The Georgia Southern team continued their work on developing a new check sheet printed on waterproof paper that the divers can utilize in identifying live bottom organisms such as tunicates and sponges.  By equipping their divers with this check sheet, they hope to standardize their identifying process for the Gray’s Reef and surrounding areas.  Dave Grenda continued his fish count work for REEF (see yesterday’s log) identifying specimens while slowly traveling along the rock outcrop.  I relocated the fossilized scallop bed in several locations and continued scanning for any fossilized bone fragments.

Paul Gayes and Jamie Phillips ready to deploy CHIRP at sunset
Paul Gayes and Jamie Phillips ready to deploy CHIRP at sunset. (Photo: Gray's Reef National Marine Sanctuary)
Among the sightings at GR 20, divers reported seeing a large ray with a wingspan of approximately 4 feet with an entourage of cobia in tow.  A large loggerhead turtle was also spotted resting underneath one of the ledges.  I guess when you get to be as large as she was; a couple of divers aren’t enough to give up a good nap.  A 7 ft nurse shark was also spotted nearby resting partially under one of the ledges.  Nurse sharks being such shy creatures, she quickly departed when we drifted by.  Unfortunately for me, no unusual fossilized specimens were discovered, but overall, this morning’s dives were well worth the effort.

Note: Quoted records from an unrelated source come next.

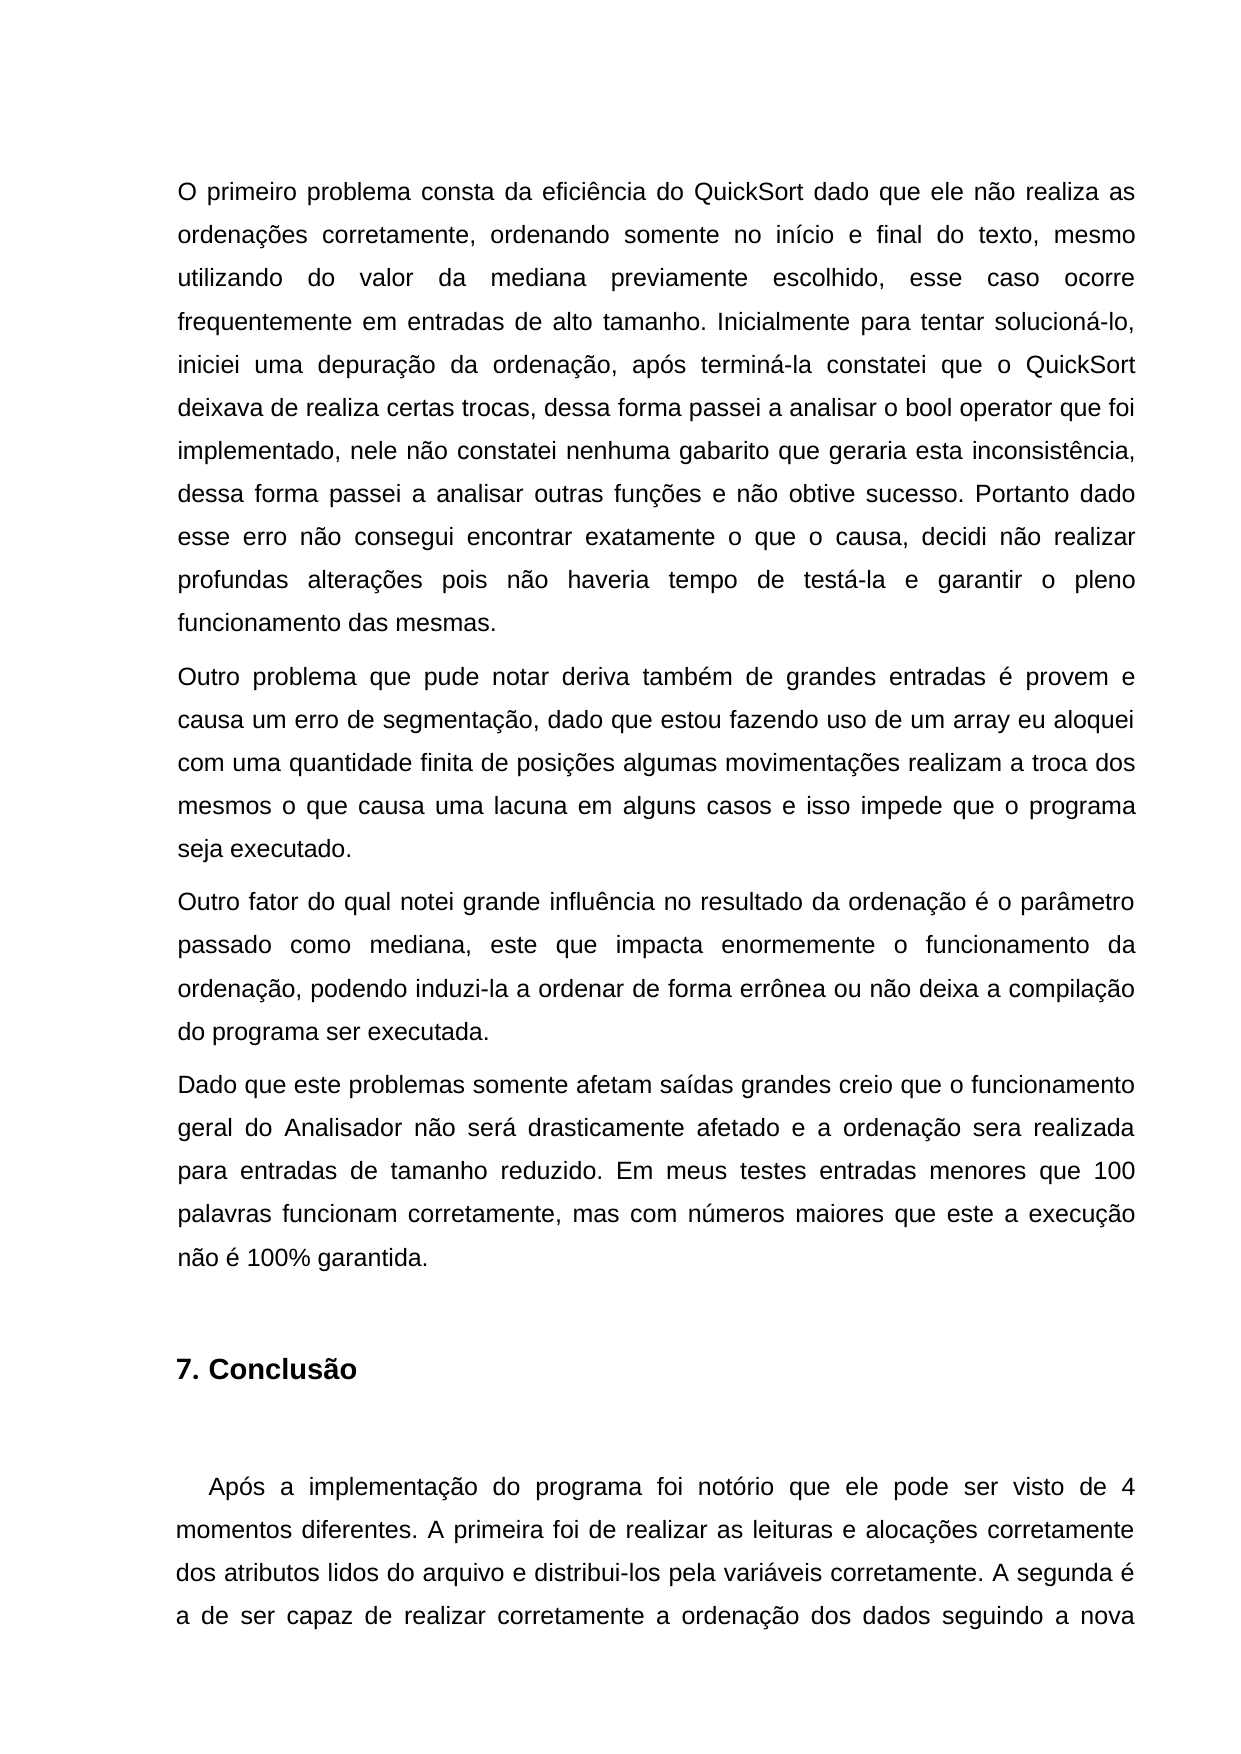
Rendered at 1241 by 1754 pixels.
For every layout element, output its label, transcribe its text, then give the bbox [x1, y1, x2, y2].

text Dado que este problemas somente afetam saídas grandes creio que o funcionamento geral do Analisador não será drasticamente afetado e a ordenação sera realizada para entradas de tamanho reduzido. Em meus testes entradas menores que 100 palavras funcionam corretamente, mas com números maiores que este a execução não é 100% garantida. [177, 1070, 1137, 1271]
subtitle Conclusão [176, 1349, 956, 1387]
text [176, 1472, 1137, 1630]
text O primeiro problema consta da eficiência do QuickSort dado que ele não realiza as ordenações corretamente, ordenando somente no início e final do texto, mesmo utilizando do valor da mediana previamente escolhido, esse caso ocorre frequentemente em entradas de alto tamanho. Inicialmente para tentar solucioná-lo, iniciei uma depuração da ordenação, após terminá-la constatei que o QuickSort deixava de realiza certas trocas, dessa forma passei a analisar o bool operator que foi implementado, nele não constatei nenhuma gabarito que geraria esta inconsistência, dessa forma passei a analisar outras funções e não obtive sucesso. Portanto dado esse erro não consegui encontrar exatamente o que o causa, decidi não realizar profundas alterações pois não haveria tempo de testá-la e garantir o pleno funcionamento das mesmas. [177, 177, 1137, 637]
text Outro fator do qual notei grande influência no resultado da ordenação é o parâmetro passado como mediana, este que impacta enormemente o funcionamento da ordenação, podendo induzi-la a ordenar de forma errônea ou não deixa a compilação do programa ser executada. [177, 887, 1137, 1046]
text Outro problema que pude notar deriva também de grandes entradas é provem e causa um erro de segmentação, dado que estou fazendo uso de um array eu aloquei com uma quantidade finita de posições algumas movimentações realizam a troca dos mesmos o que causa uma lacuna em alguns casos e isso impede que o programa seja executado. [177, 662, 1137, 863]
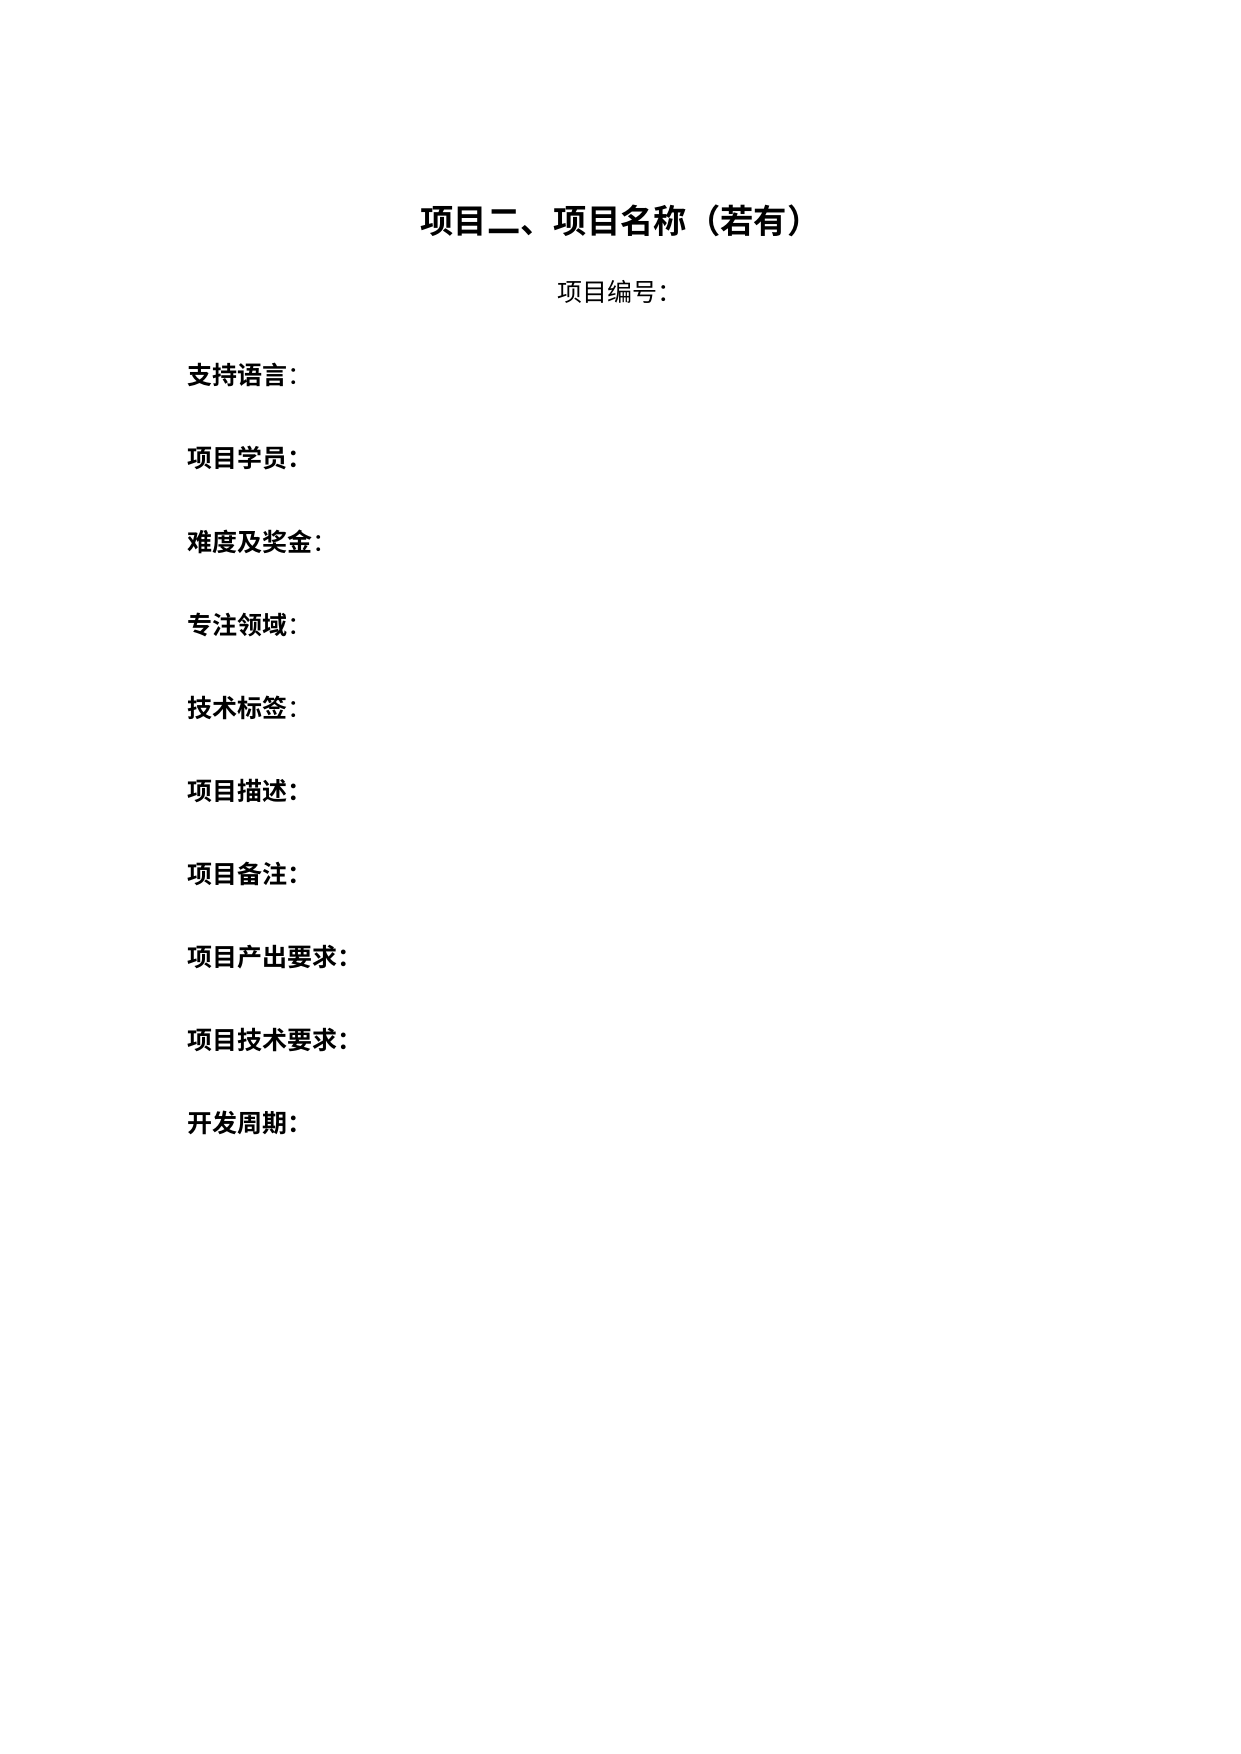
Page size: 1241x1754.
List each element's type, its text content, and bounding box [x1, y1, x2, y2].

text 项目技术要求： [187, 1006, 1053, 1071]
text 项目描述： [187, 757, 1053, 822]
text 难度及奖金： [187, 508, 1053, 573]
text 项目备注： [187, 840, 1053, 905]
text 支持语言： [187, 341, 1053, 406]
text 项目学员： [187, 424, 1053, 489]
text 项目编号： [187, 258, 1053, 323]
text 开发周期： [187, 1089, 1053, 1154]
text 项目产出要求： [187, 923, 1053, 988]
title 项目二、项目名称（若有） [187, 187, 1053, 252]
text 技术标签： [187, 674, 1053, 739]
text 专注领域： [187, 591, 1053, 656]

Unfortunately, the ship’s Nitrox dive compressor broke down while filling tanks last night so we won’t have tanks for the planned afternoon dives.  The ship’s crew has been working on the compressor, but so far no luck with the repairs.  Later tonight, the Coastal Carolina team will deploy their CHIRP to continue their sub bottom profiling work on the geologic structure in the Gray’s Reef area.